A better option is GPT-4 32K, (gpt-4-32k
in the API) which splits 32K tokens across both inputs and outputs. It's more expensive than GPT-4 Turbo, but in my case I wasn't particularly worried about costs. Here's what an updated edit_text
function looks like, taking into account our new model parameters and chunking approach:
def edit_text(text):
PROMPT = "Add paragraph breaks to the provided text without modifying any words."
model, token_limit = "gpt-4-32k", 16384
sections = split_text(text, model, token_limit)
edited_text = ""
for section in sections:
response = client.chat.completions.create(
model=model,
max_tokens=token_limit,
temperature=0.3,
messages=[
{"role": "system", "content": PROMPT},
{"role": "user", "content": section}
]
)
edited_text += response.choices[0].message.content
return edited_text
And once we have the final text, we can write it to a file to reuse for editing.
Final thoughts
Incorporating AI into my workflow has been a big efficiency boost. By leveraging Whisper and ChatGPT, I can go for a walk and dictate a new post, saving me hours of manual transcription and editing.
If you’re not into running your own code, standalone products like superwhisper and AudioPen offer similar features for a monthly fee. But building my own lo-fi implementation has given me a deeper understanding of the Whisper and ChatGPT APIs, and has provided an incredibly cost-effective solution. The ability to process thousands of words for just a few pennies helps, especially considering the growing subscriptionization of AI services.
But besides the cost savings, using AI has made me a more productive and efficient content creator. Writing isn't my full-time job, but thanks to AI, I can research and publish more than I could otherwise. Of course, I also believe that these tools are meant to support and augment your creative process, not replace it.
How are you incorporating AI into your projects or creative pursuits? Share your tips and tricks in the comments!
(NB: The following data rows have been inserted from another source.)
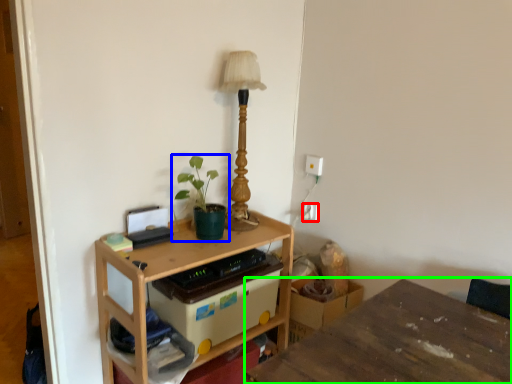
Question: Based on their relative distances, which object is farther from electric outlet (highlighted by a red box)? Choose from houseplant (highlighted by a blue box) and table (highlighted by a green box).

Choices:
 (A) houseplant
 (B) table

Answer: (B)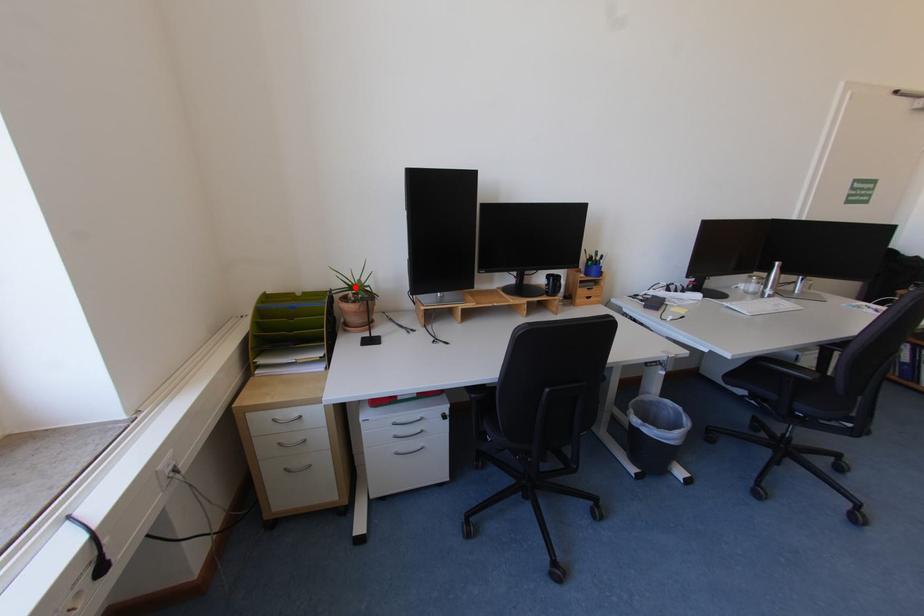
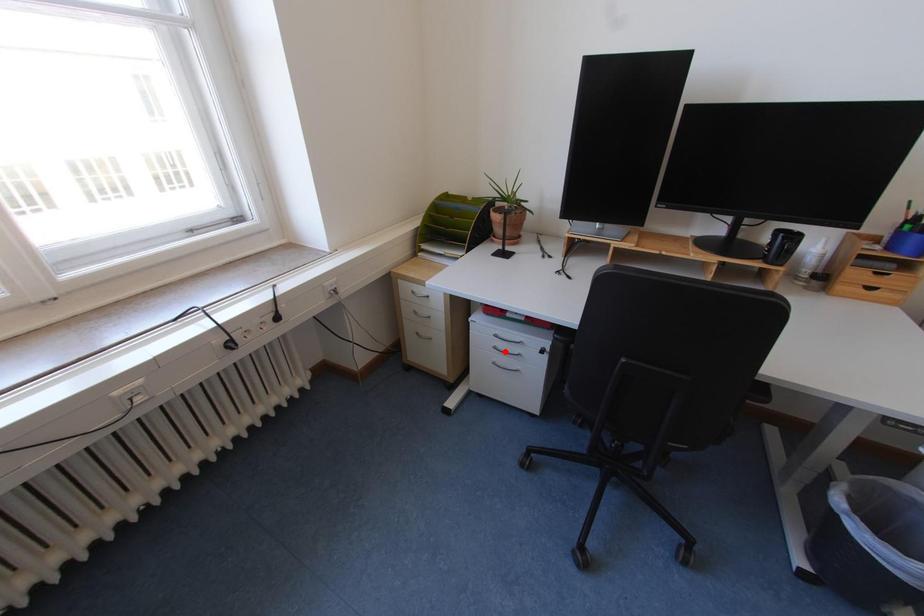
I am providing you with two images of the same scene from different viewpoints. A red point is marked on the first image and another point is marked on the second image. Is the marked point in image1 the same physical position as the marked point in image2?

No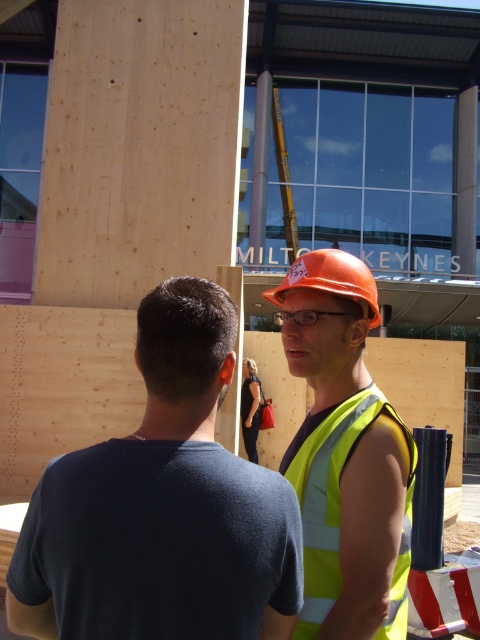
You are standing at the point marked as point (348,452) in the image, which is 5.59 feet away from you. You want to walk towards the large wooden structure under construction in the background. Is the point you are standing at closer to the structure than 6 feet?

The point (348,452) is 5.59 feet away from the viewer, so yes, it is closer than 6 feet to the large wooden structure under construction in the background.

You are a drone operator trying to capture aerial footage of the construction site. You have two points marked on your map, point (124, 588) and point (291, 275). Which point should you prioritize for a closer shot if you want to show details of the structure closer to the camera?

Point (124, 588) should be prioritized because it is closer to the camera than point (291, 275), allowing for clearer details of the structure near the camera.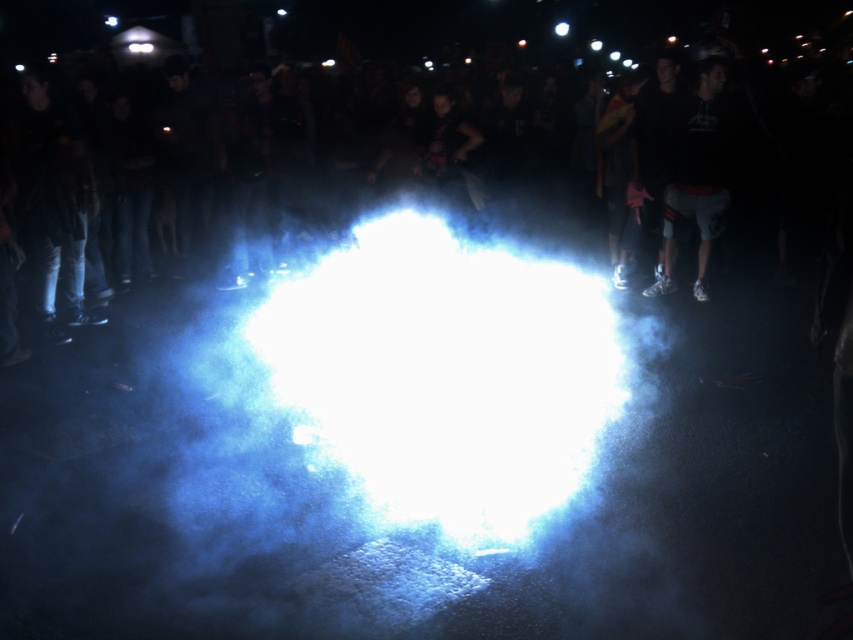
Which is more to the left, black matte crowd at center or white bright light at center?

From the viewer's perspective, white bright light at center appears more on the left side.

Does black matte crowd at center come behind white bright light at center?

No, black matte crowd at center is in front of white bright light at center.

Does point (283, 125) lie in front of point (537, 497)?

No, it is behind (537, 497).

The width and height of the screenshot is (853, 640). Find the location of `black matte crowd at center`. black matte crowd at center is located at coordinates (451, 161).

Between black matte crowd at center and dark gray shorts at right, which one appears on the right side from the viewer's perspective?

Positioned to the right is dark gray shorts at right.

Can you confirm if black matte crowd at center is thinner than dark gray shorts at right?

No.

Where is `black matte crowd at center`? The width and height of the screenshot is (853, 640). black matte crowd at center is located at coordinates (451, 161).

Is white bright light at center to the left of dark gray shorts at right from the viewer's perspective?

Correct, you'll find white bright light at center to the left of dark gray shorts at right.

Does white bright light at center appear under dark gray shorts at right?

Yes.

Is point (445, 442) closer to viewer compared to point (704, 260)?

Yes, point (445, 442) is closer to viewer.

Locate an element on the screen. white bright light at center is located at coordinates (445, 374).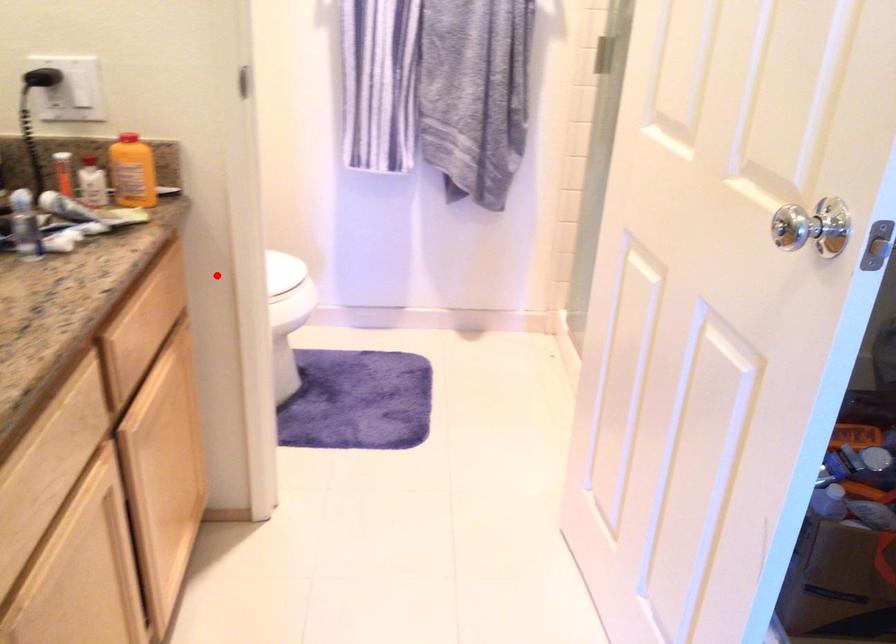
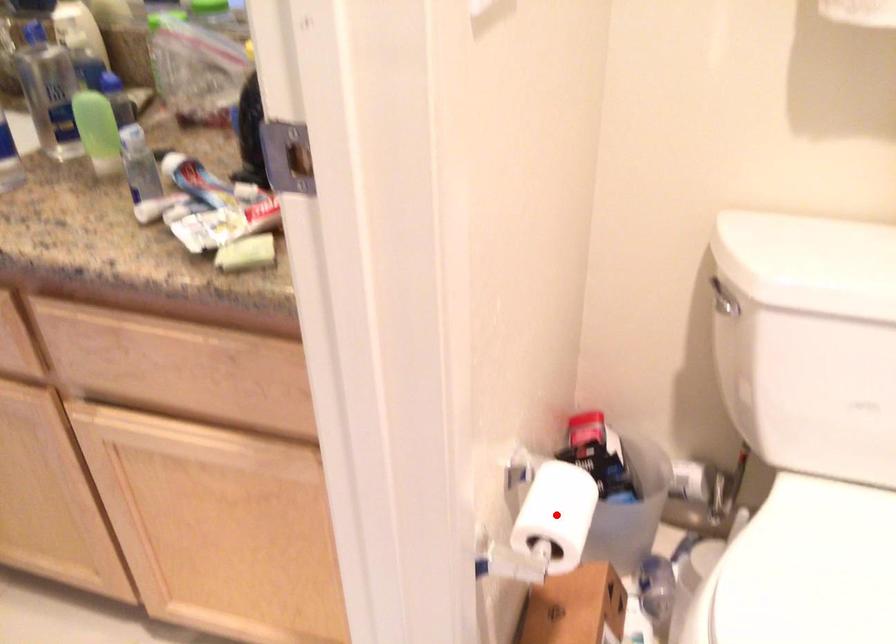
I am providing you with two images of the same scene from different viewpoints. A red point is marked on the first image and another point is marked on the second image. Are the points marked in image1 and image2 representing the same 3D position?

Yes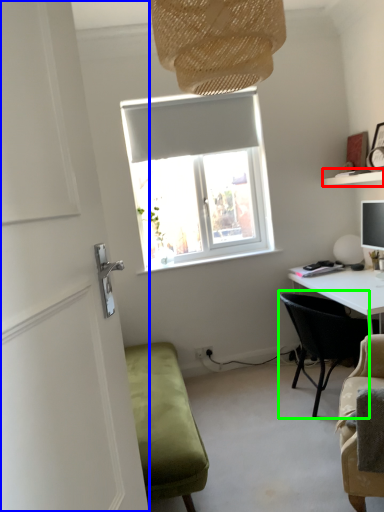
Question: Estimate the real-world distances between objects in this image. Which object is closer to shelf (highlighted by a red box), door (highlighted by a blue box) or chair (highlighted by a green box)?

Choices:
 (A) door
 (B) chair

Answer: (B)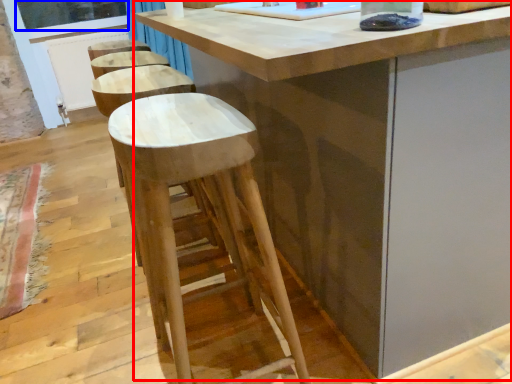
Question: Which object appears farthest to the camera in this image, table (highlighted by a red box) or window screen (highlighted by a blue box)?

Choices:
 (A) table
 (B) window screen

Answer: (B)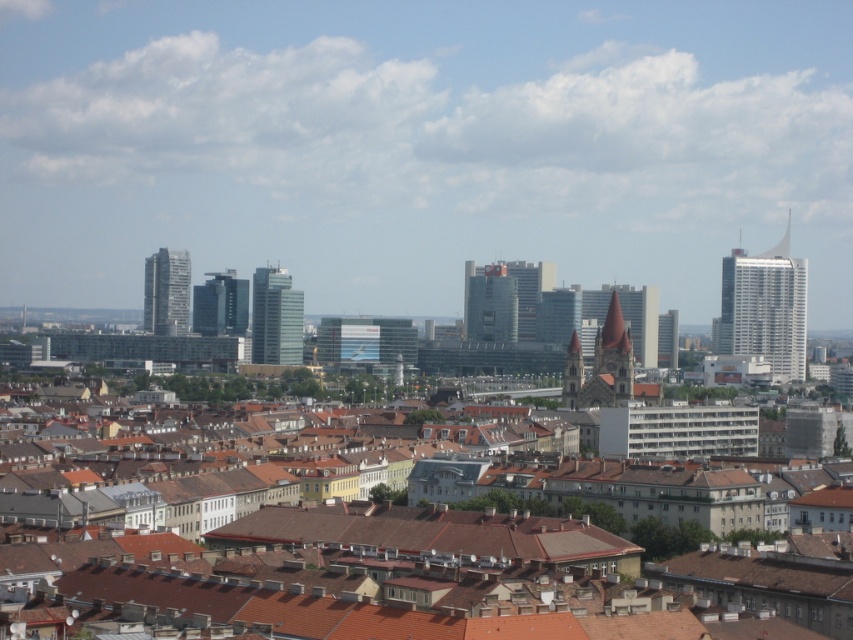
Question: Which of the following is the farthest from the observer?

Choices:
 (A) matte glass building at center
 (B) glassy reflective building at center
 (C) silver glass skyscraper at right

Answer: (B)

Question: Does matte glass building at center have a larger size compared to translucent glass skyscraper at center-left?

Choices:
 (A) no
 (B) yes

Answer: (A)

Question: Is silver glass skyscraper at right to the left of translucent glass skyscraper at center-left from the viewer's perspective?

Choices:
 (A) yes
 (B) no

Answer: (B)

Question: Can you confirm if glassy reflective skyscraper at center is smaller than glassy reflective building at center?

Choices:
 (A) no
 (B) yes

Answer: (A)

Question: Estimate the real-world distances between objects in this image. Which object is closer to the glassy reflective skyscraper at center?

Choices:
 (A) matte glass building at center
 (B) silver glass skyscraper at right
 (C) translucent glass skyscraper at center-left
 (D) glassy reflective building at center

Answer: (D)

Question: Which object is positioned farthest from the glassy reflective skyscraper at center?

Choices:
 (A) silver glass skyscraper at right
 (B) translucent glass skyscraper at center-left
 (C) matte glass building at center

Answer: (A)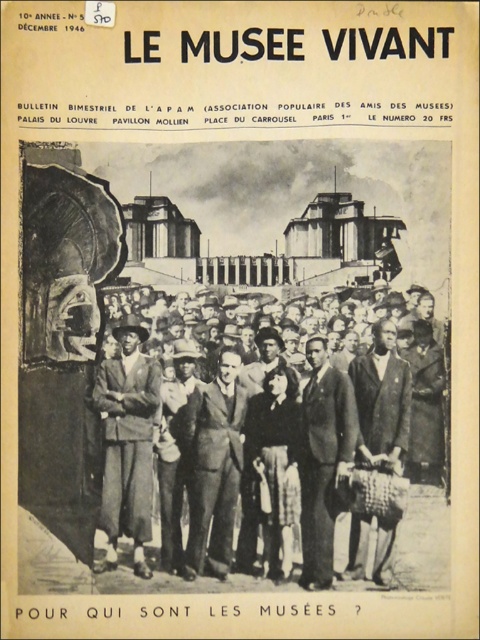
Question: Does dark brown suit at center appear on the right side of dark brown leather coat at center?

Choices:
 (A) yes
 (B) no

Answer: (B)

Question: Which point appears closest to the camera in this image?

Choices:
 (A) (186, 550)
 (B) (134, 522)
 (C) (376, 547)

Answer: (C)

Question: Does smooth suit at center have a larger size compared to dark brown leather coat at center?

Choices:
 (A) yes
 (B) no

Answer: (A)

Question: Among these points, which one is farthest from the camera?

Choices:
 (A) (385, 356)
 (B) (320, 518)
 (C) (360, 520)
 (D) (134, 532)

Answer: (A)

Question: Which object is positioned closest to the dark brown suit at center?

Choices:
 (A) smooth black suit at center
 (B) matte black suit at center
 (C) dark brown leather coat at center

Answer: (C)

Question: Does smooth suit at center appear under matte black suit at center?

Choices:
 (A) yes
 (B) no

Answer: (B)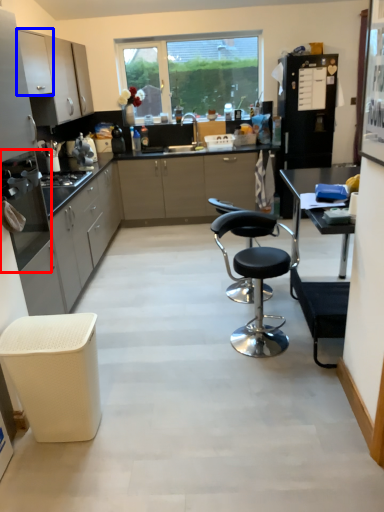
Question: Among these objects, which one is nearest to the camera, kitchen appliance (highlighted by a red box) or cabinetry (highlighted by a blue box)?

Choices:
 (A) kitchen appliance
 (B) cabinetry

Answer: (A)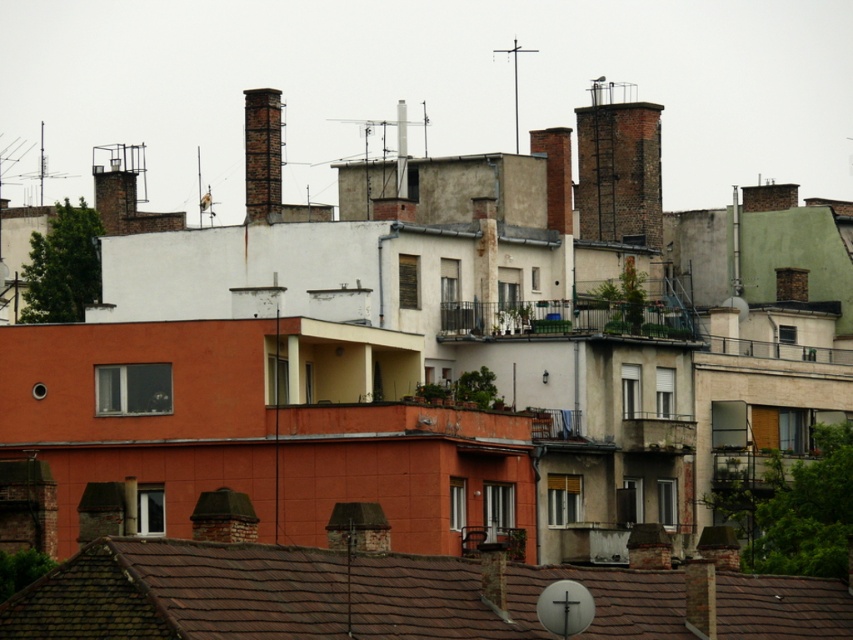
You are standing on the ground floor of a building and looking up at the rooftops. You see the brown tile roof at lower center and the brick chimney at upper center. Which object is taller from your viewpoint?

The brick chimney at upper center is taller than the brown tile roof at lower center.

You are a drone operator trying to locate a specific rooftop. You have a map showing coordinates. According to the map, the brown tile roof at lower center is located at which coordinates?

The brown tile roof at lower center is located at coordinates point (390,596).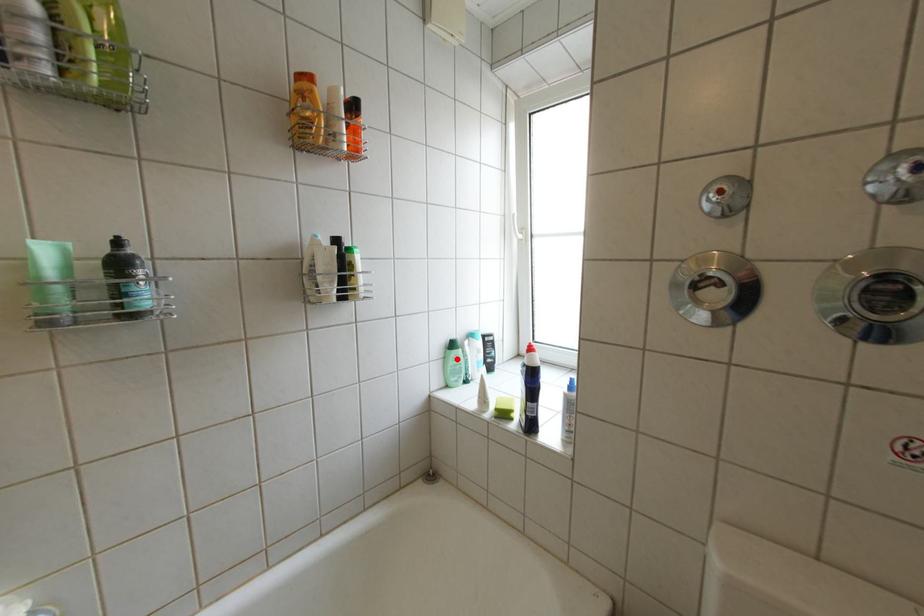
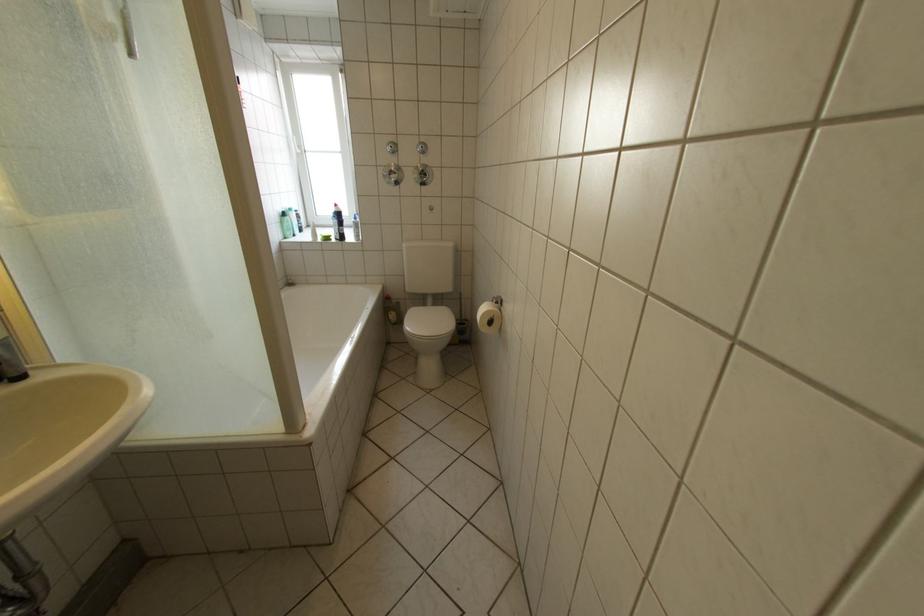
Question: I am providing you with two images of the same scene from different viewpoints. In image1, a red point is highlighted. Considering the same 3D point in image2, which of the following is correct?

Choices:
 (A) It is closer
 (B) It is farther

Answer: (A)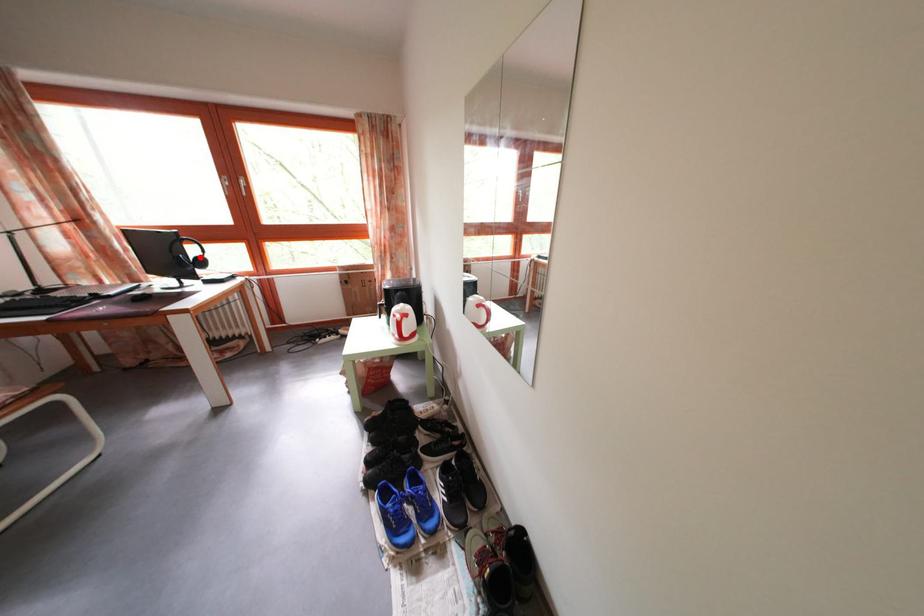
Some weeks ago, I was actually toying with the idea of paying for AudioPen as I want to make taking voice notes a part of my routine. (It never became a natural go-to habit just yet.)
I was then pleasantly surprised to find out that the standard "Recorder" app on my Google Pixel 8 already does its own transcripts, which are pretty decent. It might not be quite at Whisper level, but I didn't notice any major mistakes.
So now I can potentially simply plug those transcripts into ChatGPT or another LLM and get them cleaned up, organized, and ready for drafting.
I use some similar systems. I've been pretty impressed with the native Samsung AI transcription on my phone.
Another good tool for this purpose is scribebuddy.co. it's paid but you can buy a chunk of minutes rather than pay yet another monthly fee. The quality of the transcriptions has been pretty good. I've played around with automating the entire process but it's still not streamlined just yet!